Inferring the presence of planets by application of the Γ-L* relationship to unresolved debris discs
Circumstellar debris discs are tenuous, remnant rings of icy and rocky material left over from planet(esimal) formation processes. Such structures are analogous to the Asteroid and Edgeworth-Kuiper belts in the Solar system and are therefore indicative of planetary systems around their host star. They also act as tracers of the presence of unseen planetary companions that perturb the disc's dust-producing planetesimals. Resolved imaging of discs can reveal the presence of asymmetries potentially indicative of disc-planet interactions. However, most debris discs remain unresolved, so interpretation of their architectures is subject to great uncertainty.
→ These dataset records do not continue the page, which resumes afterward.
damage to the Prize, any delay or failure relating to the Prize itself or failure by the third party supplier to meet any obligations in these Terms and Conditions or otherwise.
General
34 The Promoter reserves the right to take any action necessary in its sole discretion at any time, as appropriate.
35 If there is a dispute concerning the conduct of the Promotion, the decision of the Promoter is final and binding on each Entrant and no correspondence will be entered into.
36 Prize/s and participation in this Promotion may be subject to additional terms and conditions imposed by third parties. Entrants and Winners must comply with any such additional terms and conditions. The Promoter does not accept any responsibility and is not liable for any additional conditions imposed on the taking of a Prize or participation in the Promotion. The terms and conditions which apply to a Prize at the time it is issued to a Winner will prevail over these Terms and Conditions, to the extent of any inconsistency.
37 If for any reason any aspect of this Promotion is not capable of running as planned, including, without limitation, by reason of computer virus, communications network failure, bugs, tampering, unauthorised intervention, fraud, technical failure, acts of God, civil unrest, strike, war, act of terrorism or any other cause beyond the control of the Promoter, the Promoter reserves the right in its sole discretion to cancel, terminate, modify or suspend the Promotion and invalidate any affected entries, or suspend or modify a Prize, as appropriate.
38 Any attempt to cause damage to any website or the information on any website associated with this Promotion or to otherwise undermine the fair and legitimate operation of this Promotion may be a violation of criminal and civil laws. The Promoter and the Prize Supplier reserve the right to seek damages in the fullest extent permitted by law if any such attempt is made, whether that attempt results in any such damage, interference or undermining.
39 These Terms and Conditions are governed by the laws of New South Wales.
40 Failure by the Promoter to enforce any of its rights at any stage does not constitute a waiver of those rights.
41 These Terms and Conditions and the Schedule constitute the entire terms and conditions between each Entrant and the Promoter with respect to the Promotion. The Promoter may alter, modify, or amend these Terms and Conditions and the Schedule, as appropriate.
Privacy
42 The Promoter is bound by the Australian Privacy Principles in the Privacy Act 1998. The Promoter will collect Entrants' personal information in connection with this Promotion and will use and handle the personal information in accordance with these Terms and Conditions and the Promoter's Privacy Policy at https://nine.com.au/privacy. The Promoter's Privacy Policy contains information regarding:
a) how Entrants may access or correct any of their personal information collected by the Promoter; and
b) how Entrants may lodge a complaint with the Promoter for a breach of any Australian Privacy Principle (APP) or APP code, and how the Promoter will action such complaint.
A relationship between stellar luminosity and the dust grain properties has been determined, based on a sample of resolved debris discs. This can be expressed as a trend between stellar luminosity (L*) and the ratio of the resolved and blackbody extent of the disc (Γ = Robs/Rbb). We have examined a larger sample of debris discs, both resolved and unresolved, observed at far-infrared wavelengths by Herschel and Spitzer, in order to determine the fidelity of that relationship. We further examine whether the inferred extents of these discs are consistent with self-stirring models or may be indicative of dynamical perturbation by a companion. A comparison of the extents for discs resolved at millimetre wavelenghts and our model predictions yields good agreement between the two, suggesting that the Γ-L* relationship is a fair predictor of actual disc extent for most systems. Using simple stirring models for comparison, we identify several systems with larger than expected radii given the stellar ages.